Índice de Preços ao Produtor encerra 41 meses de queda
Em março, o Índice de Preços ao Produtor Industrial (IPP) subiu 0,5% em relação ao mesmo mês do ano anterior, encerrando um período de 41 meses consecutivos de queda. No mês anterior, o índice havia recuado 0,9%. Na comparação mensal, o IPP registrou alta de 1%, com seis meses consecutivos de avanço.
Segundo Mao Shengyong, a principal razão da mudança foi a melhora nas relações entre oferta e demanda no mercado interno, impulsionada pela transformação industrial em direção à inteligência artificial e à transição “verde”.

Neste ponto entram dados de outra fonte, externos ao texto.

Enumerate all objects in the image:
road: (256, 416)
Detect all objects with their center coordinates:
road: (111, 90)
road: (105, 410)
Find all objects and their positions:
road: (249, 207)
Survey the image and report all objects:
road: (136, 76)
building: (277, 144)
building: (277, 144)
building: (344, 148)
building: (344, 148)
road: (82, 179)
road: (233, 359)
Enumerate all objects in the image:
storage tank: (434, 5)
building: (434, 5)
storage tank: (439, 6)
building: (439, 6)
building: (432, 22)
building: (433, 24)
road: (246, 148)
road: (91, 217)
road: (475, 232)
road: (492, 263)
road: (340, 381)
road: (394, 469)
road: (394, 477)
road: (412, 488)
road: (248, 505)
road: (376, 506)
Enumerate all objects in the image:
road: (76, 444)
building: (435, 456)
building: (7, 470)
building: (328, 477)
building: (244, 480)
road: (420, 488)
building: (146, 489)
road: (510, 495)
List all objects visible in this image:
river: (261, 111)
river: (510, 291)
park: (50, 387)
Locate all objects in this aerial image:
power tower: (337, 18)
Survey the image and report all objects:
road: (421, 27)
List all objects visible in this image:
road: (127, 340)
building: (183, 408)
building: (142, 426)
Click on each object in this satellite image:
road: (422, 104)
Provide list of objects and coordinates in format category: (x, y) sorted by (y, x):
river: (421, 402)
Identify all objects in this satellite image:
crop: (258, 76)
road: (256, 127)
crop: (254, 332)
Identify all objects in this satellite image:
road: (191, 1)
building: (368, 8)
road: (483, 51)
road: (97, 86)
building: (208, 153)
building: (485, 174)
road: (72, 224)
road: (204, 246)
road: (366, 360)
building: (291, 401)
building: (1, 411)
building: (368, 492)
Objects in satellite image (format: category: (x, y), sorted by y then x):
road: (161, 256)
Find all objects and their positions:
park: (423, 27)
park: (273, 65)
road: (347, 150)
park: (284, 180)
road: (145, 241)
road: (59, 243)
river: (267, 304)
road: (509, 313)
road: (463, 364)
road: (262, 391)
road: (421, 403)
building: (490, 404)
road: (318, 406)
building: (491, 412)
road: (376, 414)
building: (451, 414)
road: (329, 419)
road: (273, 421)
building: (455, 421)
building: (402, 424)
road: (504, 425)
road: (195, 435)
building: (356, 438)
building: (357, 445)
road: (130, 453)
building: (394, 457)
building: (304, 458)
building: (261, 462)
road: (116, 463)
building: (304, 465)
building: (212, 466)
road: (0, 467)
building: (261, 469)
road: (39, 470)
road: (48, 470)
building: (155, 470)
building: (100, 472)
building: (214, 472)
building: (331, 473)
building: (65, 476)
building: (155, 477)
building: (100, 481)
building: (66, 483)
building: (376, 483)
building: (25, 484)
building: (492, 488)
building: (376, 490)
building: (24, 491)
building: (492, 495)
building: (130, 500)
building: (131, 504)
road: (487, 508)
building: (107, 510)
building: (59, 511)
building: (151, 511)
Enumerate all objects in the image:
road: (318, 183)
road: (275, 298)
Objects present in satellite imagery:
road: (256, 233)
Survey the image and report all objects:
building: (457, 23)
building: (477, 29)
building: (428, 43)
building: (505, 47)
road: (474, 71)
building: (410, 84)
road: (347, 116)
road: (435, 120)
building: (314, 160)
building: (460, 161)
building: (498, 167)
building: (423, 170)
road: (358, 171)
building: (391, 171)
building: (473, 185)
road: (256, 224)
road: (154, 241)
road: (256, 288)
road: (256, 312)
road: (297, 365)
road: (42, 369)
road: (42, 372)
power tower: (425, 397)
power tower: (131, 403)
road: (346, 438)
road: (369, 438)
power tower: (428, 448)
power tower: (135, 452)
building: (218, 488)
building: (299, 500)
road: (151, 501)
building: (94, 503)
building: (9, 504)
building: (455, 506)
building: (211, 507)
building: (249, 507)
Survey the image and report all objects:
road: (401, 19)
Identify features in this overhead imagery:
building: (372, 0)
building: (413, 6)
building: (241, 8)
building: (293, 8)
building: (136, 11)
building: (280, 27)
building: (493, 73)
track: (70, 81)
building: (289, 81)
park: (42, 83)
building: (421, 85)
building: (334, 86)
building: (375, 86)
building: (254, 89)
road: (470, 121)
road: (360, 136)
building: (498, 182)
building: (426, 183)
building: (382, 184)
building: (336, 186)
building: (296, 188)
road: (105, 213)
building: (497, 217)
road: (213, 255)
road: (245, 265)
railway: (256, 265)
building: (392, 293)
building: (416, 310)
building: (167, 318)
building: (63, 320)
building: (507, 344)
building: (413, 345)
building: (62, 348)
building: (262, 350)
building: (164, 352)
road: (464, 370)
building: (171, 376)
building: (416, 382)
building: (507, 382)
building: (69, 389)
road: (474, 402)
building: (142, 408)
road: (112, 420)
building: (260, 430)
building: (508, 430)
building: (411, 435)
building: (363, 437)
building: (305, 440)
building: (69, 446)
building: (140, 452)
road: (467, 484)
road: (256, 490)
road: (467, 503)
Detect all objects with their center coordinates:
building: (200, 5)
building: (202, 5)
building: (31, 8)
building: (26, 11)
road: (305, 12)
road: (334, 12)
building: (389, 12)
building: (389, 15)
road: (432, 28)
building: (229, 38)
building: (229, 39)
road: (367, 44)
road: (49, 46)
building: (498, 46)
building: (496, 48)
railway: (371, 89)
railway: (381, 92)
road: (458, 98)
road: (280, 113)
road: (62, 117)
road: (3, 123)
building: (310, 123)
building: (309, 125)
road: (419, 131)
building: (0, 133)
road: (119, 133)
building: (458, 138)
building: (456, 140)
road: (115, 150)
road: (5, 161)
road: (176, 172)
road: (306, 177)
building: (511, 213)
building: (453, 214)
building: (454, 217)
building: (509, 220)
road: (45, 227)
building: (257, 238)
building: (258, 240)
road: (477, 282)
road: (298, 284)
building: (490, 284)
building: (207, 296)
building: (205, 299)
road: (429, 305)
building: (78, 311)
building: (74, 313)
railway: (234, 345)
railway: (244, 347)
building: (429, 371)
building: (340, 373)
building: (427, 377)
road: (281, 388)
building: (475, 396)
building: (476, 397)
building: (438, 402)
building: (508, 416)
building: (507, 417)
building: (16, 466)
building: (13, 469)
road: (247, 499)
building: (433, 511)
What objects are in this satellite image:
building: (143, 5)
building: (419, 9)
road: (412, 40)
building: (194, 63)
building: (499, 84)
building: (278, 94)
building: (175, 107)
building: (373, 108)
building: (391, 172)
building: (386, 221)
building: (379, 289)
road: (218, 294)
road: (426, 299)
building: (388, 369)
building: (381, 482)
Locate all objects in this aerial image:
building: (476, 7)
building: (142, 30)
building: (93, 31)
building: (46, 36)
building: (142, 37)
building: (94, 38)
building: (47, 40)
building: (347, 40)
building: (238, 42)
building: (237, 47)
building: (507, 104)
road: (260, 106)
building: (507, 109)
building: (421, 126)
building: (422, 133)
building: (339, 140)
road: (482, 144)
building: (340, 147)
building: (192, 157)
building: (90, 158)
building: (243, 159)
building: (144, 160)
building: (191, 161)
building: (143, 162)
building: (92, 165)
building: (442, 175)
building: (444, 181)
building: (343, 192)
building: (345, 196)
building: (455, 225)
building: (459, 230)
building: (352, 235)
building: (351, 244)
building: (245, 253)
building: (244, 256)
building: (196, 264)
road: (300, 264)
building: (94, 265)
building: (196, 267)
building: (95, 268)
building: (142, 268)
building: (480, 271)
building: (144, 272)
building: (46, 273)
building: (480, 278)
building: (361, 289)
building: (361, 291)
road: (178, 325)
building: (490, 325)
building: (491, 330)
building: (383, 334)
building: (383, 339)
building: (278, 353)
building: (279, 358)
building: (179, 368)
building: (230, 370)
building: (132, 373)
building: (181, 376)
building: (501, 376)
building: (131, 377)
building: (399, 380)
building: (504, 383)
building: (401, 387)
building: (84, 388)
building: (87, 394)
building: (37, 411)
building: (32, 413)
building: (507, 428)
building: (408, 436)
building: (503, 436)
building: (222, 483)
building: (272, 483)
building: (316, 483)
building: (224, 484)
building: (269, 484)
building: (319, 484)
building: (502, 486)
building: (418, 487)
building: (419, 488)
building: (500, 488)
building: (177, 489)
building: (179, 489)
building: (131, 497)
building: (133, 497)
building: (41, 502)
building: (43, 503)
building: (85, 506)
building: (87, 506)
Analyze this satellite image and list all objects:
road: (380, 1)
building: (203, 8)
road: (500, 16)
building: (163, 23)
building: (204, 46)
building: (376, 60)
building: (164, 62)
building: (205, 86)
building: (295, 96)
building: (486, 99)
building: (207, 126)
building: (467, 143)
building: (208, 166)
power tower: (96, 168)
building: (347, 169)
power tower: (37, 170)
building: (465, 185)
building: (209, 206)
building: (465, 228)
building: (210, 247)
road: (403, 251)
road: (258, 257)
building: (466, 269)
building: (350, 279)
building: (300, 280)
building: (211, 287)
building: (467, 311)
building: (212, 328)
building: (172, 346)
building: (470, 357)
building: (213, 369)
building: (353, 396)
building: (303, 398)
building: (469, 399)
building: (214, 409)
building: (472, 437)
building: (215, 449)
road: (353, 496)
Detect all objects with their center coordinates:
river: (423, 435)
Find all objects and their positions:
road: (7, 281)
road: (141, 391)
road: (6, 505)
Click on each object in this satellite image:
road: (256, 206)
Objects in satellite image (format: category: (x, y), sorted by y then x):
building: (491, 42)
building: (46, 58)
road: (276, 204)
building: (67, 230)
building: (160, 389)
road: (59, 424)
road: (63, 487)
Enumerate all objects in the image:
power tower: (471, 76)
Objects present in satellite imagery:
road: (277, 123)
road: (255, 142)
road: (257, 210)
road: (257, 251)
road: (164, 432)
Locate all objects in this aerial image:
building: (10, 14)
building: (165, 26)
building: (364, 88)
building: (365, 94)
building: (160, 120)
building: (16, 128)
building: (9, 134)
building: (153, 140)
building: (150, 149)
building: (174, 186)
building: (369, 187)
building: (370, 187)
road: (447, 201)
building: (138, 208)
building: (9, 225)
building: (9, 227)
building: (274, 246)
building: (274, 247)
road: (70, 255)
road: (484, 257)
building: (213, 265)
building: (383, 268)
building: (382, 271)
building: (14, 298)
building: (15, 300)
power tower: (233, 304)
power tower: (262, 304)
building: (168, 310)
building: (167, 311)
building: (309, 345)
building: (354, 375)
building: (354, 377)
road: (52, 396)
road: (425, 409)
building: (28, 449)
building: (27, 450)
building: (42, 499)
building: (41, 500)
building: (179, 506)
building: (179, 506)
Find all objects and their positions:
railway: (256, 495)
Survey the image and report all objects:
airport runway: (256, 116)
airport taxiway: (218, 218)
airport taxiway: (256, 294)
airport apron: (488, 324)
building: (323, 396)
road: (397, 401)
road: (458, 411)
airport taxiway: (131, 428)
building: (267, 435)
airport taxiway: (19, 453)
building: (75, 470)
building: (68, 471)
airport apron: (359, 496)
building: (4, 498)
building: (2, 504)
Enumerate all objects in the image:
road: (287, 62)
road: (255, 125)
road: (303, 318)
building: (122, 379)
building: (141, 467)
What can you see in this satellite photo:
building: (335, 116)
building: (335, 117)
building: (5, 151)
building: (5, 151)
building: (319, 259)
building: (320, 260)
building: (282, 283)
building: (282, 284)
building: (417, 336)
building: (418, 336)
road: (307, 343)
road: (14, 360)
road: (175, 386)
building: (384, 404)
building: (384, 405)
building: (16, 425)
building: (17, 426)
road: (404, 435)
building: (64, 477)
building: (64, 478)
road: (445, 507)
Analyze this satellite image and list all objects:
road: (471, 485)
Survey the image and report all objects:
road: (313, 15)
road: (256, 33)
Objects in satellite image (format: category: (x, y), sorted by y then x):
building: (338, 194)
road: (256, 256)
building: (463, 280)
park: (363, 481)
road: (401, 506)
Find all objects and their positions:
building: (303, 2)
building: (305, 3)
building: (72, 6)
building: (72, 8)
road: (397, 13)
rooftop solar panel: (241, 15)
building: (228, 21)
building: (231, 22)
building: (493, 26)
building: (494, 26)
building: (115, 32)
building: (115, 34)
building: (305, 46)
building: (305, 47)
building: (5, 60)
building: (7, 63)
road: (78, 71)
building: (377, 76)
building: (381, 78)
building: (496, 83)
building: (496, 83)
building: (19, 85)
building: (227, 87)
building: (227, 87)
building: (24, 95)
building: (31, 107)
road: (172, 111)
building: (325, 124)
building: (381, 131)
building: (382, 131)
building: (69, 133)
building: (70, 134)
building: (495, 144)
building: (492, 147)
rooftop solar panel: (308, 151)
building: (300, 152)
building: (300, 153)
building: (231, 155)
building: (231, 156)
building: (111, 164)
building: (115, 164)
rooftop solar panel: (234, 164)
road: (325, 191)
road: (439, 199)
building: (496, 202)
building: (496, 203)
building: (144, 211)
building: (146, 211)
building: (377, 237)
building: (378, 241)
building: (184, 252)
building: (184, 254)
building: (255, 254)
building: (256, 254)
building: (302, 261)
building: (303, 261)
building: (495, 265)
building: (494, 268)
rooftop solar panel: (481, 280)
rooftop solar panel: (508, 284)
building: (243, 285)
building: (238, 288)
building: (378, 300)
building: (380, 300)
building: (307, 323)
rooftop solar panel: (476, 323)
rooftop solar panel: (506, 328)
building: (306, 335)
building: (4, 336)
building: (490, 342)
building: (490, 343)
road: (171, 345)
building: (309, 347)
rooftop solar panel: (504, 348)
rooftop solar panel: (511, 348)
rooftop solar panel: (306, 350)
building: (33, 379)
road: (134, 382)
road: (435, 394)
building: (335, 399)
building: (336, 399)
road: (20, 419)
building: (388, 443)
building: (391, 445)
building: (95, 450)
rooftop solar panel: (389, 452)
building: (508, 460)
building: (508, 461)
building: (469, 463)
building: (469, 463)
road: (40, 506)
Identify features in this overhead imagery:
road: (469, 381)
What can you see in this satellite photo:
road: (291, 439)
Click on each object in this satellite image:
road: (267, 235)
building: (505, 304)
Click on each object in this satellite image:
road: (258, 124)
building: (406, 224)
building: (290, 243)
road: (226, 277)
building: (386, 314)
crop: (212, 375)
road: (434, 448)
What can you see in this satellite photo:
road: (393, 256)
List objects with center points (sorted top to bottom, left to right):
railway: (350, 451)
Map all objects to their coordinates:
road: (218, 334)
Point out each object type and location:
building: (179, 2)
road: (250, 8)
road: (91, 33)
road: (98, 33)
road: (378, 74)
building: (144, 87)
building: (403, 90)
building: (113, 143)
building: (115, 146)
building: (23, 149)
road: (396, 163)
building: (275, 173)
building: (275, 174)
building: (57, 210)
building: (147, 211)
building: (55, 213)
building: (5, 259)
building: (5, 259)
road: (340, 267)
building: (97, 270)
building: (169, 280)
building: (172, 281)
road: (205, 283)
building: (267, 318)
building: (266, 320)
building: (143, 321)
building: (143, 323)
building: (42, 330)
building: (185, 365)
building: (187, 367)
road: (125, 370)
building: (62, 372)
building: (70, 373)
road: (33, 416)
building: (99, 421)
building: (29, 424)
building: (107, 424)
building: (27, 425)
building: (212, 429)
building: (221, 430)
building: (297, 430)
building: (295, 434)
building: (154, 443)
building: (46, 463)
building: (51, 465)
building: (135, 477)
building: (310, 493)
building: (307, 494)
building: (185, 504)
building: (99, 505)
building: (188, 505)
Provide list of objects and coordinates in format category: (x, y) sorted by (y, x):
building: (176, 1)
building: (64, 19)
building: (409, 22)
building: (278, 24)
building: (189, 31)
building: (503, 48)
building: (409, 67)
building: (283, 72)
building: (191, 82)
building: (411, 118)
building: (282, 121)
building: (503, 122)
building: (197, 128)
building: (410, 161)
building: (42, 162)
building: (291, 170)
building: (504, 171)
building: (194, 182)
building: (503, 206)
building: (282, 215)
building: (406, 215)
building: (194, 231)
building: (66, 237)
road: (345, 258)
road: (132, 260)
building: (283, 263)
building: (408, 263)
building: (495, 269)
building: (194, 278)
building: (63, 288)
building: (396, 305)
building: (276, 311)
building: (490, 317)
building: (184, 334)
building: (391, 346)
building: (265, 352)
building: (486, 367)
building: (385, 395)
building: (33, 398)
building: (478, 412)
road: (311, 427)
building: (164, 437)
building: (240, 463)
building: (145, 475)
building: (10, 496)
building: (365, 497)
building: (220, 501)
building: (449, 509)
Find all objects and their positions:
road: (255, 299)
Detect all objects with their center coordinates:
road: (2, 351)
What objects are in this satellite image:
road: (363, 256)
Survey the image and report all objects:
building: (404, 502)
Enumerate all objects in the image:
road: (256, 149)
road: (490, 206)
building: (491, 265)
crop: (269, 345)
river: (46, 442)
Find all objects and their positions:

Os preços dos setores de fabricação de fibra óptica e de dispositivos de armazenamento externo subiram 76,1% e 21,1% respectivamente em março. O combate à competição predatória em setores como fotovoltaico e baterias também contribuiu para a recuperação de preços.
Consumo e investimento
O total das vendas no varejo de bens de consumo somou 12,7 trilhões de yuans (R$ 9,27 trilhões), crescendo 2,4%, e representando uma aumento de 0,7 ponto percentual em relação ao trimestre anterior. Mais de 60 milhões de pessoas fizeram uso do programa de substituição de produtos usados por novos (Plano de Ação para Promover a Troca de Bens de Consumo), o que significou vendas no valor de mais de 430 bilhões de yuans (R$ 313,9 bi) no período, segundo o ENE.
O investimento em ativos fixos cresceu 1,7%, revertendo a queda de 3,8% registrada em 2025. O investimento em infraestrutura foi de 8,9%, 8,3 pontos percentuais acima da média do ano anterior. O investimento manufatureiro cresceu 4,1%.
Riscos
Apesar do bom desempenho, Mao Shengyong reconheceu que a contradição entre oferta forte e demanda fraca persiste e que a base para a recuperação ainda precisa ser consolidada.
O porta-voz citou a elevação dos riscos geopolíticos e a instabilidade nos preços internacionais de energia como fatores de incerteza para os próximos meses. Ele acredita que a diversificação da matriz energética doméstica e a competitividade das empresas chinesas oferecem condições para enfrentar esses desafios.